When King Herod heard this he was disturbed.'
Matt 2:1-3
It’s interesting how different people react to Christmas. For some, it’s the most wonderful time of the year. For others, it’s filled with pain and sadness. Many see it as an opportunity to give to others while still others find ways to capitalize on this season of giving with sale after sale. Christmas is touted as an occasion to proclaim the message of Christ, to market the message of Christ, or even to deny the message of Christ in some politically correct holiday greeting.
Yet, perhaps one of the most honest and insightful reactions to the Christmas story that I have ever heard is that of King Herod’s. Matthew reports that he was disturbed. Disturbed? It’s just a baby, born to a peasant family, in a small insignificant rural town. But apparently Herod was up on his bible prophesy, for immediately Matthew reports that the king gathered all of the chief priests and teachers of the law to find out where the Christ was to be born.

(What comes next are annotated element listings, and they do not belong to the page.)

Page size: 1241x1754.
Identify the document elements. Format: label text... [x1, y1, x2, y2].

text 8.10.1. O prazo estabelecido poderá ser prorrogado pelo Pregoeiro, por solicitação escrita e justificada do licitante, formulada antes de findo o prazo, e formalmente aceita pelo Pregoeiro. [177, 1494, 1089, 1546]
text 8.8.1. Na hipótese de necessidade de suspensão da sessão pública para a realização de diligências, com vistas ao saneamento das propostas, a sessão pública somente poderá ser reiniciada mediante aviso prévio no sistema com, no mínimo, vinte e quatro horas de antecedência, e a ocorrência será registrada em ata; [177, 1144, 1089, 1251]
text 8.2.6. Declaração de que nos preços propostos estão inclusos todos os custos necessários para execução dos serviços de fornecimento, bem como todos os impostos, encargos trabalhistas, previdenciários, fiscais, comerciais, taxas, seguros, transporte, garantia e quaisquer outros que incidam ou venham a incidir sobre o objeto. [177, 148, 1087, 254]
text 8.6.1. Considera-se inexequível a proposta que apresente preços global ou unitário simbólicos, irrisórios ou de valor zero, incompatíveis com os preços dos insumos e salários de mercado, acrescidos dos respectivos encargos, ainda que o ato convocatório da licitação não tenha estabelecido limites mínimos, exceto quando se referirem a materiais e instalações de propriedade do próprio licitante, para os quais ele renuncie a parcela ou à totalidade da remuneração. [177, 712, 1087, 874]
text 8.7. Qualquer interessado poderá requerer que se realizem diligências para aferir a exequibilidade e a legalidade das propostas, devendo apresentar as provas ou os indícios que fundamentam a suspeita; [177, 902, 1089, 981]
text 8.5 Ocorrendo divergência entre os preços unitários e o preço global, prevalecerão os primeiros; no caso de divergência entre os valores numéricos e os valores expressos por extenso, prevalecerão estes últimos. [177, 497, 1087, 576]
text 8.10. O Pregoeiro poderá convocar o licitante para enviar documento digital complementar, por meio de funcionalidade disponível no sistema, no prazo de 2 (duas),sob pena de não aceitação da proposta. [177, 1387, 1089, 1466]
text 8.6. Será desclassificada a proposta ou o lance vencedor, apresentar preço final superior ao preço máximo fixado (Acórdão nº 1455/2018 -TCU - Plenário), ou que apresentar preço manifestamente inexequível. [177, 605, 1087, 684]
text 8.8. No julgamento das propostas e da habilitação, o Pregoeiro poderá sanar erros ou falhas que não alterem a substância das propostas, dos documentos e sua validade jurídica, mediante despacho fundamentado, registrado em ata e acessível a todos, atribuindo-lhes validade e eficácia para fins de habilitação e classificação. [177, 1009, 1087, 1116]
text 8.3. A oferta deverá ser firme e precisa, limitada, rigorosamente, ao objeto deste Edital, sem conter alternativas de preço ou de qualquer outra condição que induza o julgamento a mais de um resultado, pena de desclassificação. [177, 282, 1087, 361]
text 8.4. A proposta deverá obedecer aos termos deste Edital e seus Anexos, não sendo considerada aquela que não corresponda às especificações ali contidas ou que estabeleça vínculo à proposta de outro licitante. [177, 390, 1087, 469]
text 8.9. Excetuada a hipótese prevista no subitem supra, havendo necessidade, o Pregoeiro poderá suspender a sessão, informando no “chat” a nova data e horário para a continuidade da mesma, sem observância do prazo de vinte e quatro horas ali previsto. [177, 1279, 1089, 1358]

You see, Herod seemed to understand something that we often tend to forget during all of the hustle and bustle of Christmas; and that was that this event, this child born in a manger, was about something much more significant than just a silent night, holy night. This was the King that had been foretold for centuries, the King that was to change everything. Nothing would be safe any longer. No longer would tyranny continue unopposed. All of those old excuses of not being born to the right family or belonging to the wrong people group wouldn’t hold water now. The invasion had begun … and so Herod was disturbed; so disturbed in fact that he had every male child under two murdered in a desperate attempt to end the siege. While his response was clearly wrong, his assessment was exactly right.
And so, here’s wishing you a very disturbed Christmas. Whether you love the season or hate it, may the child -- that grew in favor with God and with man, that died at the hands of men not unlike us, and that rose from that grave to become the King he was prophesied to become -- may he disturb your holidays and invite you into something much grander and glorious and terrifying than you have ever imagined.
To the King,
David
After they had heard the king, they went on their way, and the star they had seen in the east went ahead of them until it stopped over the place where the child was.
Matthew 2:9
Someone once said that the road to success is dotted with many tempting parking places. Our walk with Christ is really not much different. Oh, I know, our salvation is based on Christ alone, and on nothing that we do. Likewise, God’s acceptance and love of us is similarly a done deal, nothing that we can ever do to earn or affect it.
And yet Paul exhorts us to ‘run in such a way to get the prize’ (1 Cor 9:24) and James explains that we are to ‘resist the devil and he will flee’ (James 4:7). Jesus himself declared that he ‘did not come to bring peace, but a sword’ (Matt 10:34).
The reality of our faith is that we are daily presented with a plethora of tempting parking places. They may mask themselves in busyness, fatigue, disappointment or distractions, but they are, every one of them, orchestrated attempts of our enemy to keep us from following that star in the east.
The wise men would have just been a bunch of smart guys if all they did was recognize the star. What made them wise was their recognition of its great importance, an understanding that changed their lives, that convinced them that it was worth the effort to follow from the east, to keep following when Herod interrogated them, and to not stop until it stopped … over the place where the child was.
Ah, and that was the goal, wasn’t it: finding the Christ, being where He was. The key to being a wise man is not diplomas, but determination; and that determination is only possible as we begin to allow God’s Spirit to reveal the wonder of the Christ, of Christmas, to us.
May you know the Christ this Christmas. May you, like the wise men, pursue His presence at all costs. May you resist the parking places dotting your holidays, those distractions from the depths of hell itself, and not stop until you are at the place that the King has for you.
Fight well this Christmas my friends.